The remedy is clear. It is to shift our political center of gravity from debates to dialogues, from bullying and epithets to open and honest communications, from closed-hearted to open-hearted conversations, from power- and rights- to interest-based forms of problem solving, from retributive to restorative justice, from lying and enduring enmity to truth and reconciliation.
The means, here, are the end, the process is the content, and the goal is the way we go about trying to achieve it. Our first challenge lies in learning how to coalesce into political language, into conversations, sentences, and words, a deep empathy for the person with a passionate commitment to solving the problem; an unconditional affirmation of respect and inclusion with an unconditional affirmation of dissent and difference of opinion; a desire for unity in facing problems with an acknowledgement of the value of diversity in our approaches to solving them, and willingness to disagree in pursuit of a deeper truth.
Here is a very small but powerful example of how to do this, revealed in what mediator Laura O’Neal wrote to her next-door neighbors before Election Day:
Several of us have political signs in our yards. Me included. Some of you do not but may still have strong opinions about how this election should go. After this very heated and tumultuous election we are all still going to be right here. In our houses, on this block and in our community.
When the votes come in there will be those of us who might be mad, feel slighted, or even despondent or might feel exuberant, relieved, happy.
Regardless of how you voted, I want you to know that even though I feel very intensely about my choices and feel great concern about our country, I know that each family on this block is my country too. Just as I am multifaceted and not JUST my vote, the same is true for you.
I care more about each of you than to put this election between us. It has taken me a long time to come to this. It feels like it has been a hot mess, but somehow, I have gotten here. Perhaps we can have conversations after the election to find areas where we agree.
I challenge each of us to do one kind thing for someone on this block by the end of the year. It might be a smile, a batch of cookies or a homemade card of appreciation. You may not get a thank you. You may not get recognition, but I guarantee you will make a difference.
I’m glad to be a part of [our neighborhood].
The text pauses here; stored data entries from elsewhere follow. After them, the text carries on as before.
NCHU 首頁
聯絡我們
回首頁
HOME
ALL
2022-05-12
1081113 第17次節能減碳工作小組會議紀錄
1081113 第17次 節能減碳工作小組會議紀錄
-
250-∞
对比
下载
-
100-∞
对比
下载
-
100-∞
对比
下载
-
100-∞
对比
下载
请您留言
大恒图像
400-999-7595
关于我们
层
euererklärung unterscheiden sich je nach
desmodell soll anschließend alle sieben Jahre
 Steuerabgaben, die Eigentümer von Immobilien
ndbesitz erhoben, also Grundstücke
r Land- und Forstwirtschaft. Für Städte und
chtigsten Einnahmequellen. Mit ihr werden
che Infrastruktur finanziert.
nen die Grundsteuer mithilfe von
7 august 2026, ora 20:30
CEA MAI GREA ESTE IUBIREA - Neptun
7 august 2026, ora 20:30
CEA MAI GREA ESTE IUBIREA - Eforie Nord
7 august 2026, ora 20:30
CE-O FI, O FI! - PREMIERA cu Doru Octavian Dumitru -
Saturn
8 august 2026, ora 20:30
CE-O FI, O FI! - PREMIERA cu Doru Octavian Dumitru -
There are countless opportunities for each of us to do something similar, in countless settings and situations. As the Sufi poet Rumi wrote, "Let the Beauty we love be what we do. There are hundreds of ways to kneel and kiss the ground."
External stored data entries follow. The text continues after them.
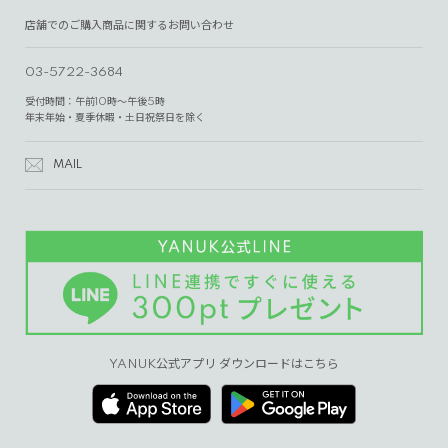
店舗でのご購入商品に関するお問い合わせ
03-5722-3684
受付時間：午前10時～午後5時
年末年始・夏季休暇・土日祝祭日を除く
MAIL
YANUK公式アプリ ダウンロードはこちら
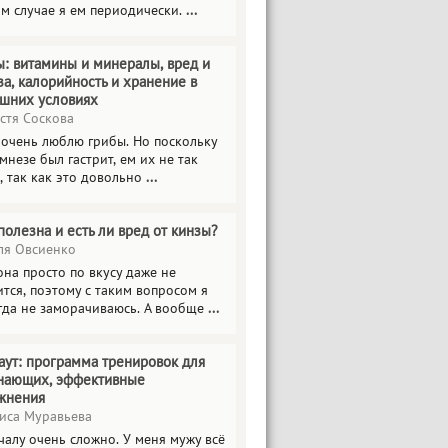
ом случае я ем периодически.
...
ы: витамины и минералы, вред и
за, калорийность и хранение в
шних условиях
стя Соскова
 очень люблю грибы. Но поскольку
мнезе был гастрит, ем их не так
, так как это довольно
...
полезна и есть ли вред от кинзы?
я Овсиенко
на просто по вкусу даже не
тся, поэтому с таким вопросом я
гда не заморачиваюсь. А вообще
...
аут: программа тренировок для
нающих, эффективные
жнения
иса Муравьева
чалу очень сложно. У меня мужу всё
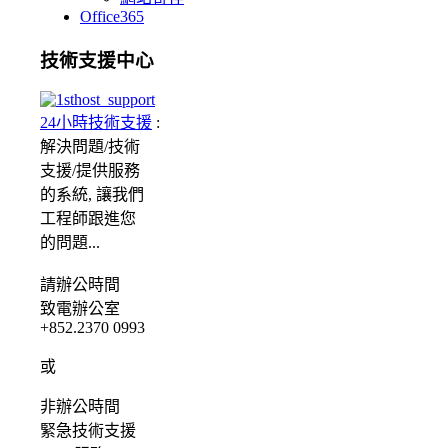
Office365
技術支援中心
24小時技術支援
:
解決問題/
技術
支援/提供服務
的系統, 讓我們
工程師跟進您
的問題...
請
辦公時間
致電辦公室
+852.2370 0993
或
非辦公時間
緊急
技術支援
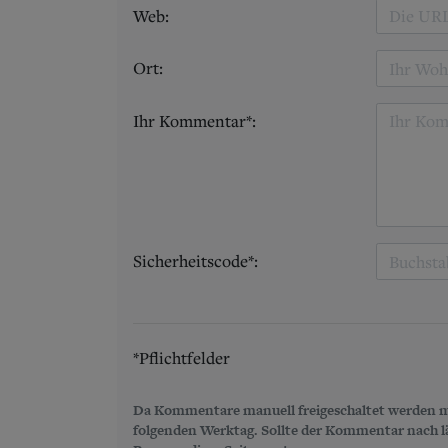
Web:
Ort:
Ihr Kommentar*:
Sicherheitscode*:
*Pflichtfelder
Da Kommentare manuell freigeschaltet werden m
folgenden Werktag. Sollte der Kommentar nach län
The law of entropy guarantees that there will always many more ways of undermining and destroying relationships than of building or advancing them, yet we have always progressed as a species more by working with, than against one another, and as our technological power and capacity for destructiveness continue to grow at an increasing pace, our challenge will be to strengthen communicative skills and capacity for collaboration at an equal or greater pace, if we are to avoid descending into barbarism and a war of each against all.
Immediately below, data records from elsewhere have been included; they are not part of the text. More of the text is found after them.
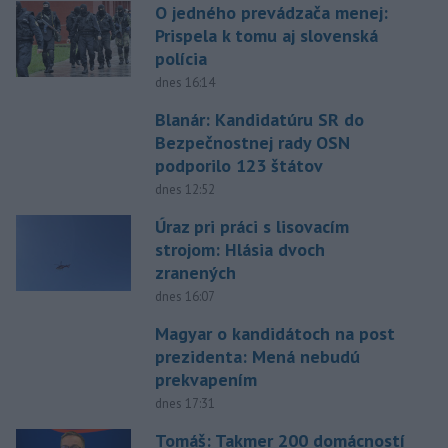
O jedného prevádzača menej:
Prispela k tomu aj slovenská
polícia
dnes 16:14
Blanár: Kandidatúru SR do
Bezpečnostnej rady OSN
podporilo 123 štátov
dnes 12:52
Úraz pri práci s lisovacím
strojom: Hlásia dvoch
zranených
dnes 16:07
Magyar o kandidátoch na post
prezidenta: Mená nebudú
prekvapením
dnes 17:31
Tomáš: Takmer 200 domácností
In conflicts and crises, our options ultimately boil down to two: go it alone, or face it together. We make these choices every day, as individuals, partners, and neighbors; but we also make them as organizations, societies, and nations. With the development of mediation, dialogue facilitation, collaborative negotiation, consensus building, and similar skills, we are now able to face our problems together and collaboratively solve them. All that is required is the decision, determination, and collective effort to make it happen.